• **Extracted data**:
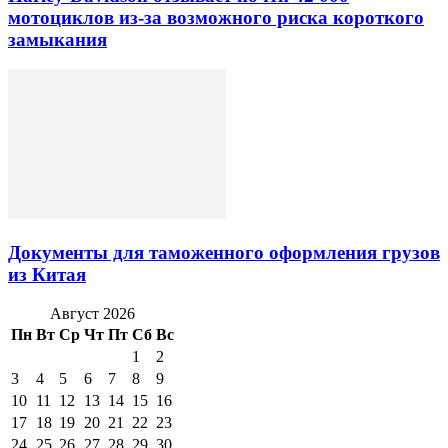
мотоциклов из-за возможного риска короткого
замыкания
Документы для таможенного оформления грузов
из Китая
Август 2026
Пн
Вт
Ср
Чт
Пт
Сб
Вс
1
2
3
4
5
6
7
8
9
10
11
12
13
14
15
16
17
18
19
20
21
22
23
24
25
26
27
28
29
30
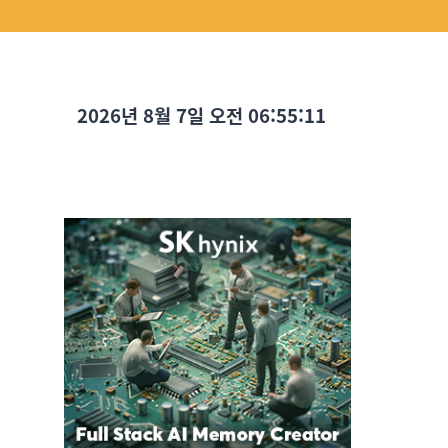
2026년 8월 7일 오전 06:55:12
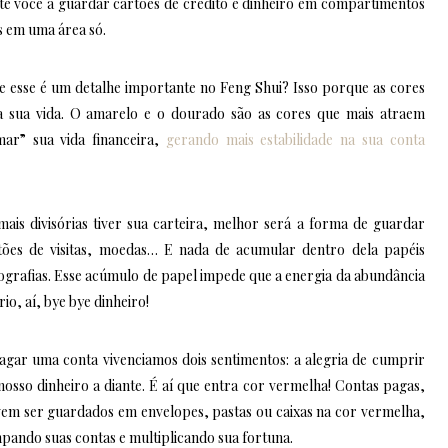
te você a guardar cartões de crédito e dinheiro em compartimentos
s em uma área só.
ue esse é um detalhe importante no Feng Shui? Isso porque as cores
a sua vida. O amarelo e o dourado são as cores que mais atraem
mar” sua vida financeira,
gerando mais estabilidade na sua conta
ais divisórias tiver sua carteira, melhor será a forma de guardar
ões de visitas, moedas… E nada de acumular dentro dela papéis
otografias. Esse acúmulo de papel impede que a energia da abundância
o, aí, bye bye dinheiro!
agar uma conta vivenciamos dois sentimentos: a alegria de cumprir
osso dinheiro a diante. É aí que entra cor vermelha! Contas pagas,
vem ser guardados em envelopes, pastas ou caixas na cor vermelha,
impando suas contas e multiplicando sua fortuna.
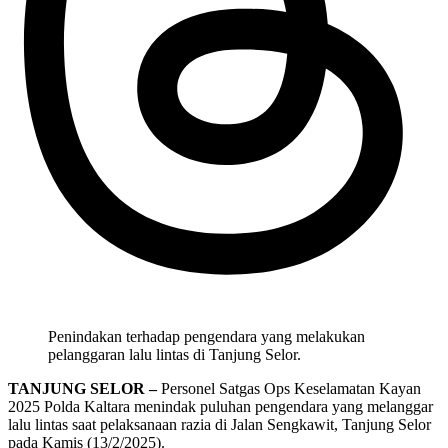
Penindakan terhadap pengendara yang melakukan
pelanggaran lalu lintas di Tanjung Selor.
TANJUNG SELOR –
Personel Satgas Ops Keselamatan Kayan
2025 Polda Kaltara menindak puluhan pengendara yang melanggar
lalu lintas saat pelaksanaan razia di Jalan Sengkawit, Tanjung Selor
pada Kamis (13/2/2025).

• **Instructions to follow**:
Rewrite the lines above as a JSON list of strings, one string per line, with blank lines dropped and the pictures left out.

• **Worked solution**:
[
  "мотоциклов из-за возможного риска короткого",
  "замыкания",
  "Документы для таможенного оформления грузов",
  "из Китая",
  "Август 2026",
  "Пн",
  "Вт",
  "Ср",
  "Чт",
  "Пт",
  "Сб",
  "Вс",
  "1",
  "2",
  "3",
  "4",
  "5",
  "6",
  "7",
  "8",
  "9",
  "10",
  "11",
  "12",
  "13",
  "14",
  "15",
  "16",
  "17",
  "18",
  "19",
  "20",
  "21",
  "22",
  "23",
  "24",
  "25",
  "26",
  "27",
  "28",
  "29",
  "30",
  "2026년 8월 7일 오전 06:55:12",
  "te você a guardar cartões de crédito e dinheiro em compartimentos",
  "s em uma área só.",
  "ue esse é um detalhe importante no Feng Shui? Isso porque as cores",
  "a sua vida. O amarelo e o dourado são as cores que mais atraem",
  "mar” sua vida financeira,",
  "gerando mais estabilidade na sua conta",
  "ais divisórias tiver sua carteira, melhor será a forma de guardar",
  "ões de visitas, moedas… E nada de acumular dentro dela papéis",
  "otografias. Esse acúmulo de papel impede que a energia da abundância",
  "o, aí, bye bye dinheiro!",
  "agar uma conta vivenciamos dois sentimentos: a alegria de cumprir",
  "osso dinheiro a diante. É aí que entra cor vermelha! Contas pagas,",
  "vem ser guardados em envelopes, pastas ou caixas na cor vermelha,",
  "impando suas contas e multiplicando sua fortuna.",
  "Penindakan terhadap pengendara yang melakukan",
  "pelanggaran lalu lintas di Tanjung Selor.",
  "TANJUNG SELOR –",
  "Personel Satgas Ops Keselamatan Kayan",
  "2025 Polda Kaltara menindak puluhan pengendara yang melanggar",
  "lalu lintas saat pelaksanaan razia di Jalan Sengkawit, Tanjung Selor",
  "pada Kamis (13/2/2025)."
]